De retour… sous un ciel nuageux

Lloydminster à Red DeerCliquez sur l’image pour agrandir ou ici pour un lien vers Google et une carte zoomable.

Longue randonnée en voiture aujourd’hui… comme je les aime. Je dois avoir quelque chose de commun avec mon père: pour moi, le trajet est à tout le moins aussi intéressant que la destination, surtout lorsqu’il s’agit de lieux jamais visités auparavant. Bernadette aura hier été à sa destination la plus nordique à date (et moi aussi, d’ailleurs) à Bonnyville. Aujourd’hui, elle a connu sa destination la plus orientale à Kerrobert. Qu’est-ce qui m’attirait là? Davantage le hasard des routes qu’une quelconque attraction locale; en fait, je n’ai fait qu’effleurer Kerrobert, car il me fallait être à la maison avant 19 h. Je voulais aussi essayer en partie une route que je pensais prendre lors du déménagement l’an dernier et que Brad le dépanneur (voir ici et ensuite pour l’histoire) nous avait recommandé de ne pas prendre; nous avions passé plus au sud. Je comprends pourquoi Brad ne recommandait pas la route 51 (qui devient la 12 en Alberta). Je n’avais pas vu de route en aussi mauvais état depuis longtemps et je me disais qu’avec un camion, cela n’aurait pas été de tout repos. Le paysage est cependant plus varié que celui des routes 7 (SK) et 9 (AB) plus au sud, mais la chaussée… on repassera. Un avantage: j’étais à peu près seul sur la route. Un inconvénient: s’il y avait eu pépin, j’étais à peu près seul sur la route… Néanmoins, Bernadette est faite forte et cela m’aura permis d’admirer certaines maisons pittoresques dans leur abandon, dont celle-ci, près de la frontière interprovinciale:

Maison sur route 51

Oui, je me suis arrêté pour prendre la photo… et aussi pour des raisons pratiques.

Ce passage à travers le centre-est albertain, notamment par le village de Consort, où k.d. lang a vu le jour (et dont je reparlerai), m’a fait voir à quel point la sécheresse qui affecte présentement cette région est désastreuse. Dans les champs, les cultures sont fort maigres et les quelques plantes qui ont sorti sont bien malingres. Même les étangs sont à sec, comme on peut le voir sur la photo ci-après à droite de la route. L’étendue blanche, c’est un étang asséché. Et ces nuages qui obscurcissaient le ciel refusaient obstinément de laisser tomber une pluie qui serait plus que bienvenue.

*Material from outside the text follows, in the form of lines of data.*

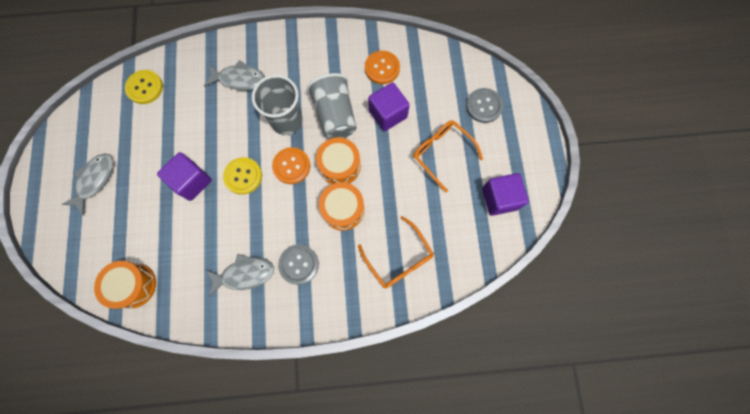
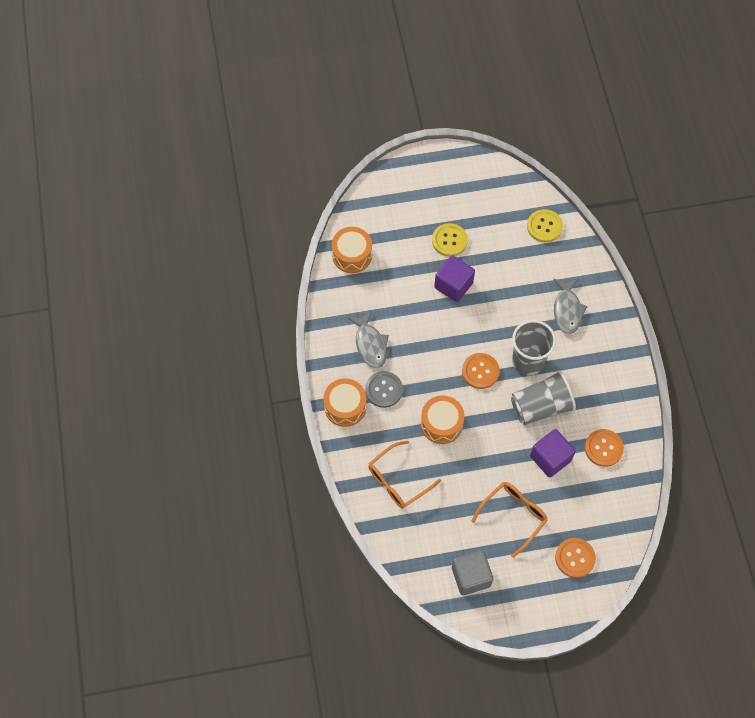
camera: 85 degrees right, 10 degrees down
grey fish [62,153,113,216] -> none
yellow button [223,157,262,195] -> yellow button moved to [432,223,468,257]
orange drum [316,137,361,184] -> orange drum moved to [324,378,366,427]
grey button [466,88,503,123] -> orange button [555,538,596,578]
purple cube [482,173,529,216] -> grey cube [452,550,493,595]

Route 12 dans l'est albertain

On peut aussi voir que j’ai bel et bien quitté la forêt boréale pour revenir dans la prairie. Au cours des prochains jours, je vais vous parler davantage des destinations de la dernière semaine… Que de chemin parcouru (Google dit 2 600 km)! Ça me sort un peu de mes sentiers battus…

Explorations début juillet 2009

Il me reste encore à visiter le nord-ouest de la province, et tellement d’endroits à voir en détail; qui sait, peut-être en compagnie de mon invité-surprise qui s’est annoncé pour la fin du mois, ce qui a l’heur de me réjouir!